- **RAW DATA**
· · · · · · ·

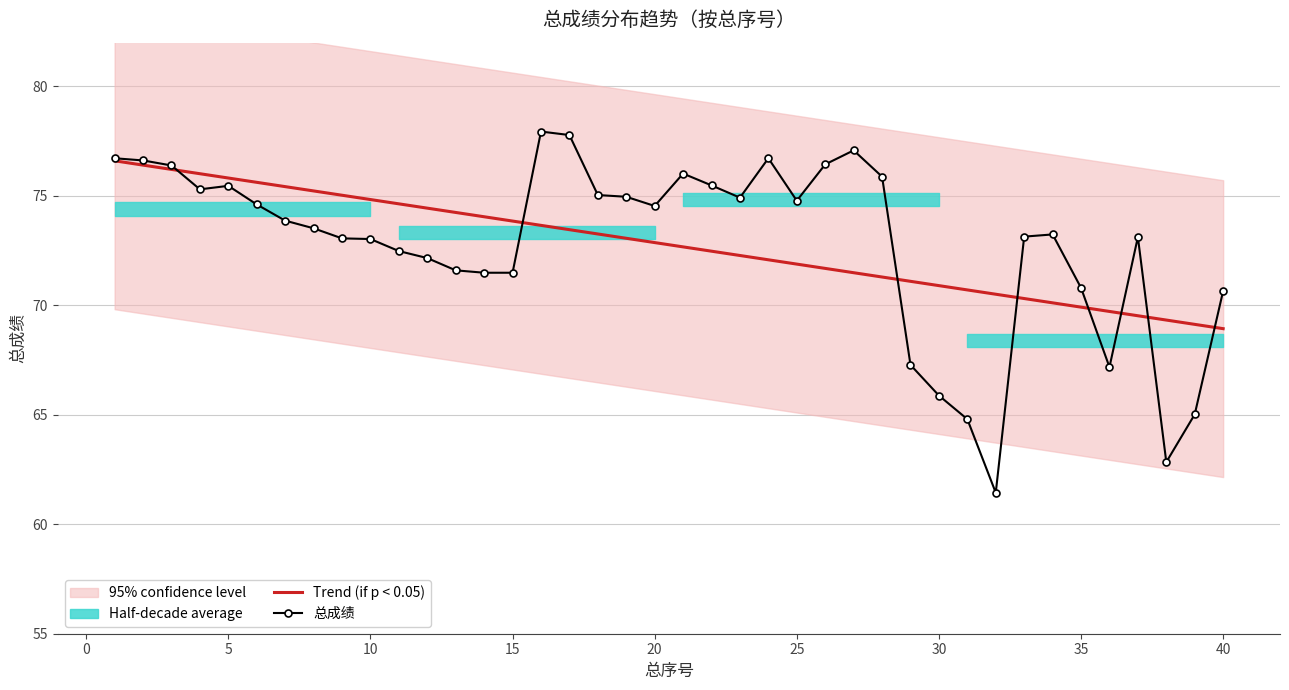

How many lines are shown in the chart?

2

· · · · · · ·

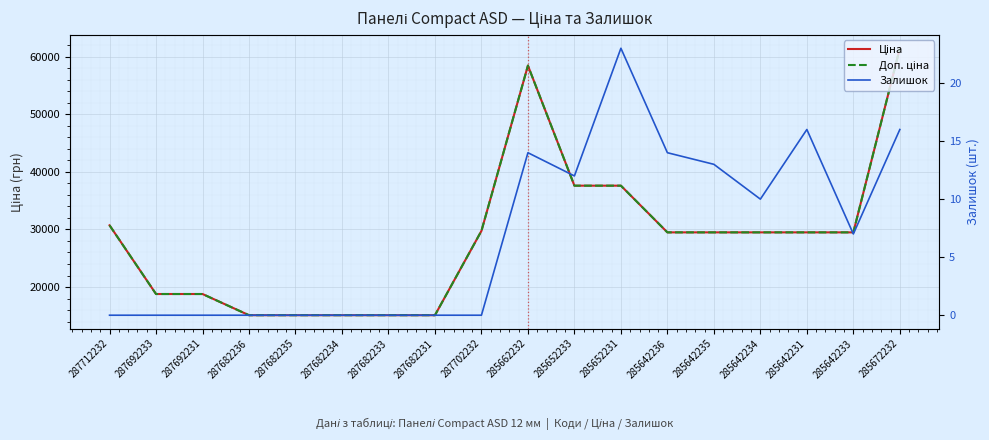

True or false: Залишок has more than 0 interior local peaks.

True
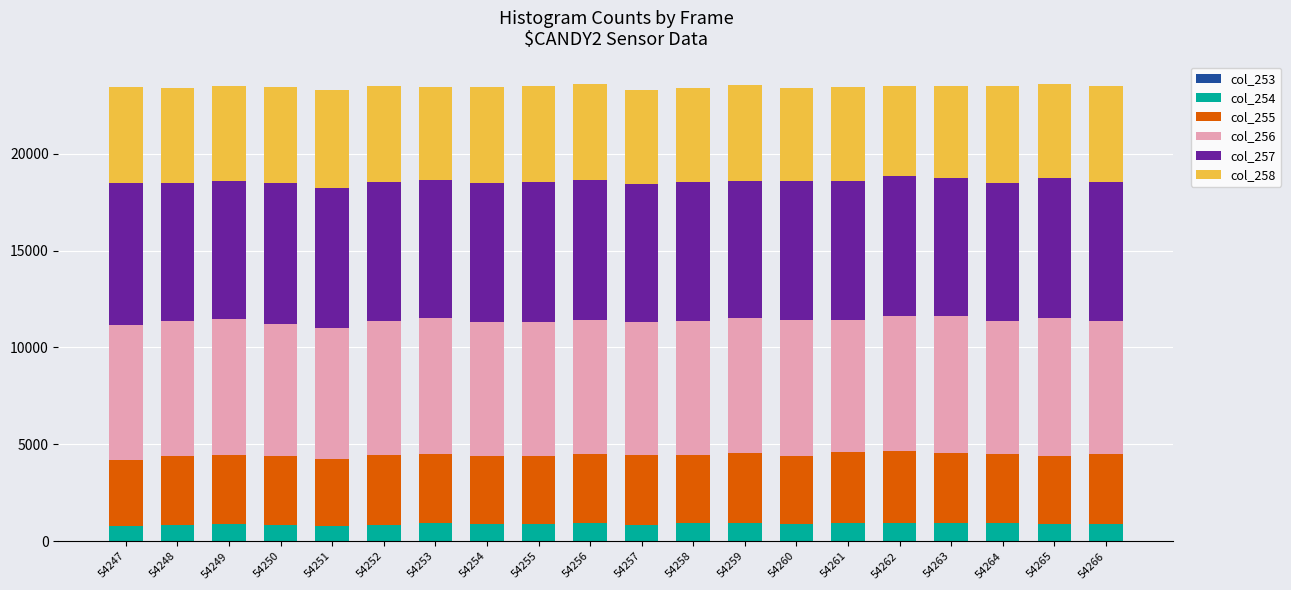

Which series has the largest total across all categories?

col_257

· · · · · · ·

Find every line in the records above that contains the string "True", and copy each of those lines in full.

True or false: Залишок has more than 0 interior local peaks.
True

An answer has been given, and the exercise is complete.